The currency declined by 11.3% as compared to the end of last year – its worst annual performance since 2013 as the United States dollar gained because of the Federal Reserve’s aggressive monetary policy tightening to stem inflation.
The rupee touched a record low of 83.29 against the dollar in October and has been hovering below the psychological mark of 83 in recent weeks.
On Friday, the rupee rose 15 paise to provisionally end at 82.72 against the US dollar, down from 74.33 at the end of last year. The dollar, meanwhile, was on track for its biggest annual gain since 2015, according to Reuters.
Data from the Reserve Bank of India on Thursday showed that India’s current account deficit widened to an all-time high in the July-September quarter on the back of high commodity prices and a weak rupee. The deficit occurs when the value of the goods and services that a country imports exceeds the value of the products it exports.

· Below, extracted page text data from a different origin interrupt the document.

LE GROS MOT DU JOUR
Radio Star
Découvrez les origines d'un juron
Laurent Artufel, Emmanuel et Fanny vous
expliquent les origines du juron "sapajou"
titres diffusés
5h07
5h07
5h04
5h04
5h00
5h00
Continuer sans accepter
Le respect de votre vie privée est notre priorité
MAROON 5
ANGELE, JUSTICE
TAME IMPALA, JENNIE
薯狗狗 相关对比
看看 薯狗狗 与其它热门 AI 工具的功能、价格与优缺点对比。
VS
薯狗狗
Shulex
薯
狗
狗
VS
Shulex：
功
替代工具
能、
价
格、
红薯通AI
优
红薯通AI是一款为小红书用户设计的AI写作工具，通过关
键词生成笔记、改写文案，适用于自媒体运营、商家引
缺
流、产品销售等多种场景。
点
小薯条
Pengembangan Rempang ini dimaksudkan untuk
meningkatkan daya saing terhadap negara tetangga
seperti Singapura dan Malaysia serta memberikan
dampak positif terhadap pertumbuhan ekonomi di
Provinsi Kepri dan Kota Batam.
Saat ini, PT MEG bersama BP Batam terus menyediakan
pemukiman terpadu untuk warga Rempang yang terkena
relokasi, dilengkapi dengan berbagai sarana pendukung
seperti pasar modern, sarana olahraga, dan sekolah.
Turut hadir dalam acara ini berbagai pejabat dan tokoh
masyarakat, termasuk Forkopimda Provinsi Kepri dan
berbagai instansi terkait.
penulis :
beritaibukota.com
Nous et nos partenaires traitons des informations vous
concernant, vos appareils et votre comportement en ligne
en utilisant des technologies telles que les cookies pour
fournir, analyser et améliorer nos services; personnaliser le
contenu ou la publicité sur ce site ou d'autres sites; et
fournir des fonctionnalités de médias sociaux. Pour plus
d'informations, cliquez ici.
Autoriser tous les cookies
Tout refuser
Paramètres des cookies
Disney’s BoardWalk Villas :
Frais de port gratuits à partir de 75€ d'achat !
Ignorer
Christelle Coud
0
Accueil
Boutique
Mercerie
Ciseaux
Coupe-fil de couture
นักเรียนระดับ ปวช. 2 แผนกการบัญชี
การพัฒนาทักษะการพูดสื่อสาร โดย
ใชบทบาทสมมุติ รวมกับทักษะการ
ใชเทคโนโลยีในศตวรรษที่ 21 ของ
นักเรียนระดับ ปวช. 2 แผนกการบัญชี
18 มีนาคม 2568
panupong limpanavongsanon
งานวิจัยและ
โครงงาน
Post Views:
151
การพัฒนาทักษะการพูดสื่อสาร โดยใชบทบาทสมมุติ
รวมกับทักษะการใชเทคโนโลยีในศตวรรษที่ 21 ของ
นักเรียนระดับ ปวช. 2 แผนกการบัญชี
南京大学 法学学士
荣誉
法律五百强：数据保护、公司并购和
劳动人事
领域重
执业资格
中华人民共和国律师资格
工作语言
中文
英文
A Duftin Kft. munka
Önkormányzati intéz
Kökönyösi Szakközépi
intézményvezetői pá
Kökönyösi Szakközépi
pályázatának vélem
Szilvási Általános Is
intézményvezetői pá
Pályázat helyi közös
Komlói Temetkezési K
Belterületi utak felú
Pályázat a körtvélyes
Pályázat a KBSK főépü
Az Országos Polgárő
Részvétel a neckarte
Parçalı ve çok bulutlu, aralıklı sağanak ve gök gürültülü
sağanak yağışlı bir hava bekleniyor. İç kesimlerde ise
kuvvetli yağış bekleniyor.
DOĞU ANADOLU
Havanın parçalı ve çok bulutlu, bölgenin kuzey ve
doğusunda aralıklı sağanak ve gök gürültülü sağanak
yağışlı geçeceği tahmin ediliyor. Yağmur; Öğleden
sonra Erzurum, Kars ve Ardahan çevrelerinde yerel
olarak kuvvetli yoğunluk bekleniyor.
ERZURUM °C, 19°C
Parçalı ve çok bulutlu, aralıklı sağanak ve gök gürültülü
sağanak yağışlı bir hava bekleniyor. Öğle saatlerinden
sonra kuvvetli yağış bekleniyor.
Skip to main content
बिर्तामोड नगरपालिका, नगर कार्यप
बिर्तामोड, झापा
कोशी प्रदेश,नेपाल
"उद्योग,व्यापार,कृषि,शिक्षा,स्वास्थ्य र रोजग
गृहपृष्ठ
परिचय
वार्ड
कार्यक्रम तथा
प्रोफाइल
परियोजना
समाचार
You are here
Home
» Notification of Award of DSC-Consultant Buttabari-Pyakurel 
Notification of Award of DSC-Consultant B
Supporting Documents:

The impact of Russia’s invasion of Ukraine also made matters worse and weighed on the rupee.
Traders and analysts have predicted that the rupee would trade in the 81.50 to 83.50 range in the first quarter of 2023, Reuters reported. But they also cautioned that a possible recession in global economies, coupled with the geopolitical scenario, has made gauging the direction of the markets difficult.
“Even if the rupee appreciates, it could still underperform Asian peers and would not be a top pick in the emerging market complex,” Christopher Wong, foreign exchange market strategist at OCBC Bank, told Reuters.